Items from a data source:
··········

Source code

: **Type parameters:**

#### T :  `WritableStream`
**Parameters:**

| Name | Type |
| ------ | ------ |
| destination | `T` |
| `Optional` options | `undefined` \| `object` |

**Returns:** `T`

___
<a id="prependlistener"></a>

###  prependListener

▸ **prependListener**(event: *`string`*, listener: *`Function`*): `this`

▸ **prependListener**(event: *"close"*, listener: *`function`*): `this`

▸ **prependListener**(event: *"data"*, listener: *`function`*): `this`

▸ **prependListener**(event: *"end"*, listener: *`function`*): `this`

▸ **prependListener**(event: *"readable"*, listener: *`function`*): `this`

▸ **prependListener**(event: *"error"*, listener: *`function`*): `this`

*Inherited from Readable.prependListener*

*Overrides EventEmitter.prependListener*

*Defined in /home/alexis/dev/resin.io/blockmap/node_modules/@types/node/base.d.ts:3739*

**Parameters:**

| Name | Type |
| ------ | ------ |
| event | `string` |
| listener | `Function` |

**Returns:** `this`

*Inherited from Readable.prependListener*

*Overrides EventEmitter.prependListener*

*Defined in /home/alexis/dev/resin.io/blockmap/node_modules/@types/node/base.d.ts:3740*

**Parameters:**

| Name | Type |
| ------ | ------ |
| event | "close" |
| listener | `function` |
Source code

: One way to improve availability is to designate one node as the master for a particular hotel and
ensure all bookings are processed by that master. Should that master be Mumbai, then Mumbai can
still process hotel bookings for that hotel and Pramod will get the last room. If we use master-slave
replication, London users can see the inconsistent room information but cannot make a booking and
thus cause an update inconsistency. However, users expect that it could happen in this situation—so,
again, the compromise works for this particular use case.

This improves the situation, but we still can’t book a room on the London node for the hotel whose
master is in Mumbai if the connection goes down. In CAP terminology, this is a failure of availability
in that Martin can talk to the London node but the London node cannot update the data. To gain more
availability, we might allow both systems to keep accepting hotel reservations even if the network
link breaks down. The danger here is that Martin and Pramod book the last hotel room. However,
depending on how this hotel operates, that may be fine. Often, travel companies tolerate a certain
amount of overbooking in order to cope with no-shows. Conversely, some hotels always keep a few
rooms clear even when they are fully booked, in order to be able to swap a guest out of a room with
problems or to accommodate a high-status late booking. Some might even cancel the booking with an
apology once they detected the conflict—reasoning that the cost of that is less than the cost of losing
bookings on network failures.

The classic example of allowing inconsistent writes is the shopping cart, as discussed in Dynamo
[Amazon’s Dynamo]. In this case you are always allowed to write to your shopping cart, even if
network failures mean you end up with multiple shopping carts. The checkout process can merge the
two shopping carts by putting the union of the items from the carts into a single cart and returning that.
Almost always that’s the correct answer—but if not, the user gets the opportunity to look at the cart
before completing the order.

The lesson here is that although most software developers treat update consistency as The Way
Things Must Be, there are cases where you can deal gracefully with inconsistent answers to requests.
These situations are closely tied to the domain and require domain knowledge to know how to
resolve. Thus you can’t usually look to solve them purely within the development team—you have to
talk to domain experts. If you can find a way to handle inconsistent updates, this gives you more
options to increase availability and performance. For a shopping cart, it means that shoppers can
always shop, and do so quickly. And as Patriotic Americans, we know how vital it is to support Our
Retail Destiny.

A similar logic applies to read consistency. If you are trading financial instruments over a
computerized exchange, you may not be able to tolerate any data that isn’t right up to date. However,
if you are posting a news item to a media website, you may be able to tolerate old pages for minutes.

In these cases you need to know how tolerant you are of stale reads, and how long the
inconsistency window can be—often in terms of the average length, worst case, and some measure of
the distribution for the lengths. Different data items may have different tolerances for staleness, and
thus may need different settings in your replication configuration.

··········

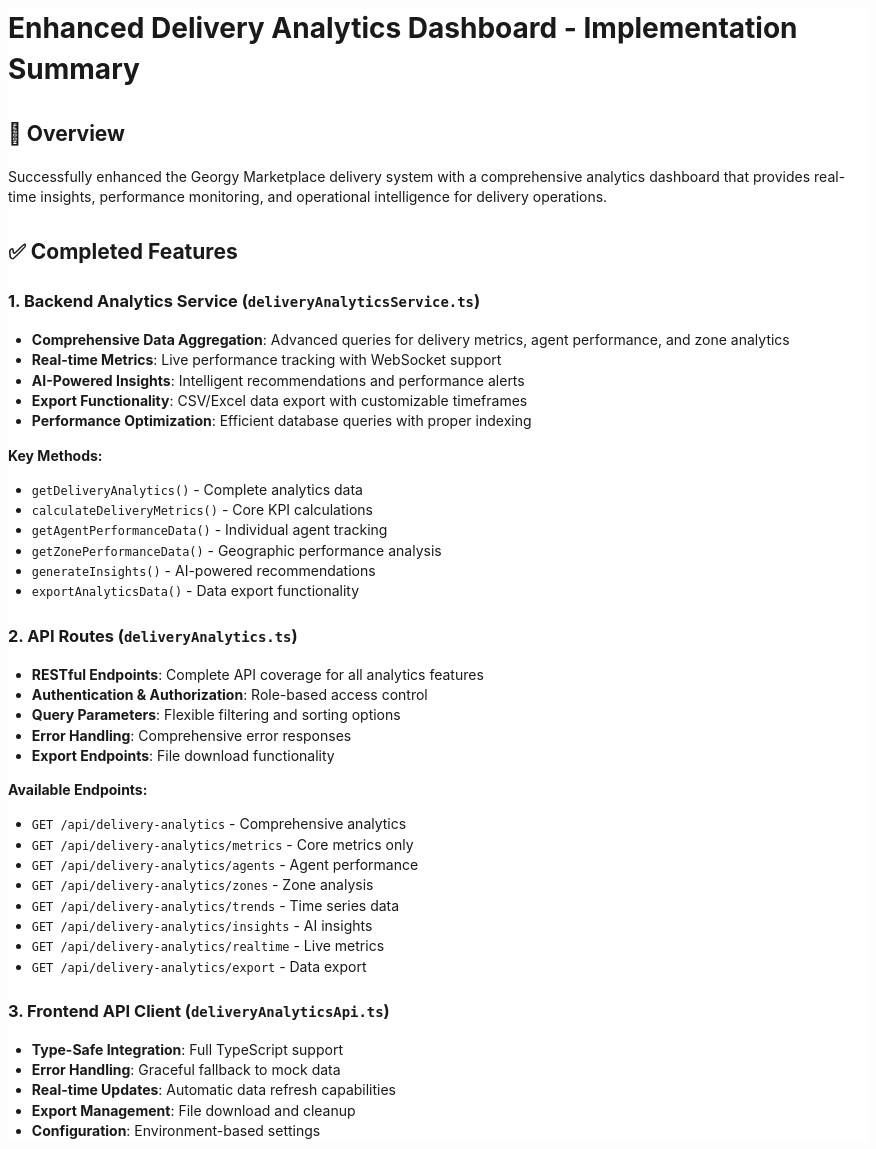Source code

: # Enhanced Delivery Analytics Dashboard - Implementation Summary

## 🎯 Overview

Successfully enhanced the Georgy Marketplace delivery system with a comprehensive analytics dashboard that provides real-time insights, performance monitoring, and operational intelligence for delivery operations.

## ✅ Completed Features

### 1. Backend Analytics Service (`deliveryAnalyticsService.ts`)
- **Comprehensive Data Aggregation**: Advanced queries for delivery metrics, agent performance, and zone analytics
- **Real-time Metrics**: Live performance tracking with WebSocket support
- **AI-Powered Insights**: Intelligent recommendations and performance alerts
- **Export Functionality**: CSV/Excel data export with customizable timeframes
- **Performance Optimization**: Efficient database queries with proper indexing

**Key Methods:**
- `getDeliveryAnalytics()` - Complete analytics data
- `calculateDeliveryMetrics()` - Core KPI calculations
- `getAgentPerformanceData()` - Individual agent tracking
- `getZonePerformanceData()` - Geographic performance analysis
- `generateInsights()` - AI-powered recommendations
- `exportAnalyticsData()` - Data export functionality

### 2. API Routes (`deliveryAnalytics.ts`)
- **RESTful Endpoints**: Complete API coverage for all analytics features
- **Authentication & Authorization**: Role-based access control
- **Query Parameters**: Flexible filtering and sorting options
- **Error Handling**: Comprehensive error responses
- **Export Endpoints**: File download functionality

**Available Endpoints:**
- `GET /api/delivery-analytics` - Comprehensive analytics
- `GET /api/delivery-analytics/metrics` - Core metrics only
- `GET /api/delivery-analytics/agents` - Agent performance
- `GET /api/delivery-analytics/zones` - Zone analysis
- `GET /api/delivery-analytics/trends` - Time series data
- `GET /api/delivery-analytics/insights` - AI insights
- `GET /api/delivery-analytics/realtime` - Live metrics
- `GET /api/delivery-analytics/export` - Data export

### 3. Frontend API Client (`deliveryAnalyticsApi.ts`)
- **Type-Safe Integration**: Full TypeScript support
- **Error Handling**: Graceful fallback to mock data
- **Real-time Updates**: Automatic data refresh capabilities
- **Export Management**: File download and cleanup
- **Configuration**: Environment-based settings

··········

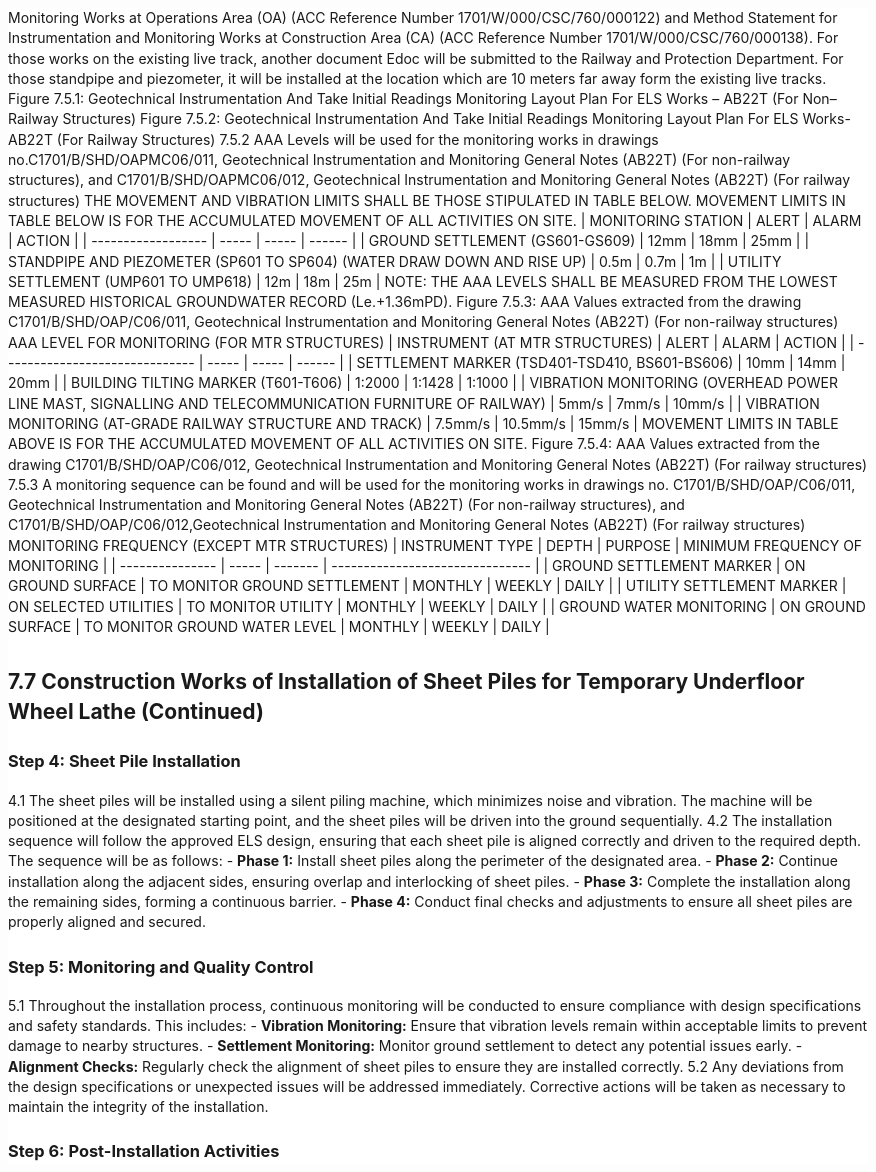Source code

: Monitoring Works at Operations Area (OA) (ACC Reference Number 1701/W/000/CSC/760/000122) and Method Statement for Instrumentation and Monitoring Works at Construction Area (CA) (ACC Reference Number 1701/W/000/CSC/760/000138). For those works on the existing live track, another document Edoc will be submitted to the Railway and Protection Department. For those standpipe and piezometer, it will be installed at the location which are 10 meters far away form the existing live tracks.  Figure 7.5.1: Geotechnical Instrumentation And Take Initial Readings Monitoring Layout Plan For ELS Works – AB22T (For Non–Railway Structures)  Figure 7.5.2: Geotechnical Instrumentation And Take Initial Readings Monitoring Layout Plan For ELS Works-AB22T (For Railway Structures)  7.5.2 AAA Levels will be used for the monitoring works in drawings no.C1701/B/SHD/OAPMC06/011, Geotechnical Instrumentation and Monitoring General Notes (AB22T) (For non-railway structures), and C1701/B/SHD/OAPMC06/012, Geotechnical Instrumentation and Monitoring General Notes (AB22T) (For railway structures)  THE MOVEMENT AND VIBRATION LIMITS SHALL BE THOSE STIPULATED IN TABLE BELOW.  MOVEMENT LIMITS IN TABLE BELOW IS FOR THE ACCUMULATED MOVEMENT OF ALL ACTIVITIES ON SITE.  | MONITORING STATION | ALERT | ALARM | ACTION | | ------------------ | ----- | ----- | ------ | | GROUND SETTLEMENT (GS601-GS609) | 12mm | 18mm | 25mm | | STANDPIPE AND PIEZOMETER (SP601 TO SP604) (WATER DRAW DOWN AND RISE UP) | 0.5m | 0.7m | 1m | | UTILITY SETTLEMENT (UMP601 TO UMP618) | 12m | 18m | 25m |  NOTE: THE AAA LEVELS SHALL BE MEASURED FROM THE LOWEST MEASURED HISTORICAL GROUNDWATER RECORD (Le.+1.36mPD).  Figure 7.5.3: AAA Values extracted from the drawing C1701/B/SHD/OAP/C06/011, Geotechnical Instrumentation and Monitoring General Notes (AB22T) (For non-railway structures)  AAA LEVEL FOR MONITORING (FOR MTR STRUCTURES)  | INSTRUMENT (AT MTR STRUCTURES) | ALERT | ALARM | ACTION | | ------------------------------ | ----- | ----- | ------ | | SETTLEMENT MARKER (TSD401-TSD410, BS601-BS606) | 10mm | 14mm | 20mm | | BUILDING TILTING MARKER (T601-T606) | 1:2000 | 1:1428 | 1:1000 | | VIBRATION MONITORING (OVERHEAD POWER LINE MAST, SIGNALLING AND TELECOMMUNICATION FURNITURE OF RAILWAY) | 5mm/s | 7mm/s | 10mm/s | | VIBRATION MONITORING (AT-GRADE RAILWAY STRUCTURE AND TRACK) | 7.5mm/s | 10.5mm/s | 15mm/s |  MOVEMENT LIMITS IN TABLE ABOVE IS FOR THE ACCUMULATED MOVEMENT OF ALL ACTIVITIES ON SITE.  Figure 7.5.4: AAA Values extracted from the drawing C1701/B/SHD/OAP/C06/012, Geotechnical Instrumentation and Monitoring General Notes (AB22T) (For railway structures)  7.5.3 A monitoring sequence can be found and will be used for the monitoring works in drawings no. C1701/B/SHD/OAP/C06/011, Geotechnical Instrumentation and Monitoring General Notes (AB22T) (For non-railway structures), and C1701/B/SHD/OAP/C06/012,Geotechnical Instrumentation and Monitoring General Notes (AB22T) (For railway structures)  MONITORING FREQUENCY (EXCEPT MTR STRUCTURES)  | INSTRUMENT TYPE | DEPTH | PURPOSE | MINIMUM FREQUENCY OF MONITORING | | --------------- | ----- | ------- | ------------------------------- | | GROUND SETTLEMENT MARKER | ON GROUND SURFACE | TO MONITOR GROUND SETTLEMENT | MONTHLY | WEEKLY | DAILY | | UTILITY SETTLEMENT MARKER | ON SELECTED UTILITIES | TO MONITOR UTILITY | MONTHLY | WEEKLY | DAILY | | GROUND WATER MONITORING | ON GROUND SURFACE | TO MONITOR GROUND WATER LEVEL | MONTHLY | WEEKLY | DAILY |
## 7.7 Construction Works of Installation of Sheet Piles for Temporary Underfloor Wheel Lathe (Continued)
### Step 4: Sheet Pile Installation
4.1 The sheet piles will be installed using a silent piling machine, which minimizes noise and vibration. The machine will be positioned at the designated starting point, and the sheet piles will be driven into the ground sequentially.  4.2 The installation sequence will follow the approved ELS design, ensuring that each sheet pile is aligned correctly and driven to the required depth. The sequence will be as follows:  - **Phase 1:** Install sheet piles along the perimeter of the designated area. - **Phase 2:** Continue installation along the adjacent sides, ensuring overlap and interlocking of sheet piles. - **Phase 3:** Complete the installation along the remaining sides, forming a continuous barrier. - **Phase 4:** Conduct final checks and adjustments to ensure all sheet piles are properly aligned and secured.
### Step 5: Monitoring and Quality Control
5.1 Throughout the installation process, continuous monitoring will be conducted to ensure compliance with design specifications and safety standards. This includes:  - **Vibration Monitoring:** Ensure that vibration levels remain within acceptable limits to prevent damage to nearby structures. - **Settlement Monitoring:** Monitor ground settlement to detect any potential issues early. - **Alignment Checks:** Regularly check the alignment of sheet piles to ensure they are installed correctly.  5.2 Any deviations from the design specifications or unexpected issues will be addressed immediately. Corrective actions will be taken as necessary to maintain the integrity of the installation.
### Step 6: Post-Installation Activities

··········

DESCRIPTION OF THE TASK:
In the entries above, restate word for word the lines between the one holding "master is in" and the one holding "link breaks down.", inclusive, and nothing besides.

RESPONSE:
master is in Mumbai if the connection goes down. In CAP terminology, this is a failure of availability
in that Martin can talk to the London node but the London node cannot update the data. To gain more
availability, we might allow both systems to keep accepting hotel reservations even if the network
link breaks down. The danger here is that Martin and Pramod book the last hotel room. However,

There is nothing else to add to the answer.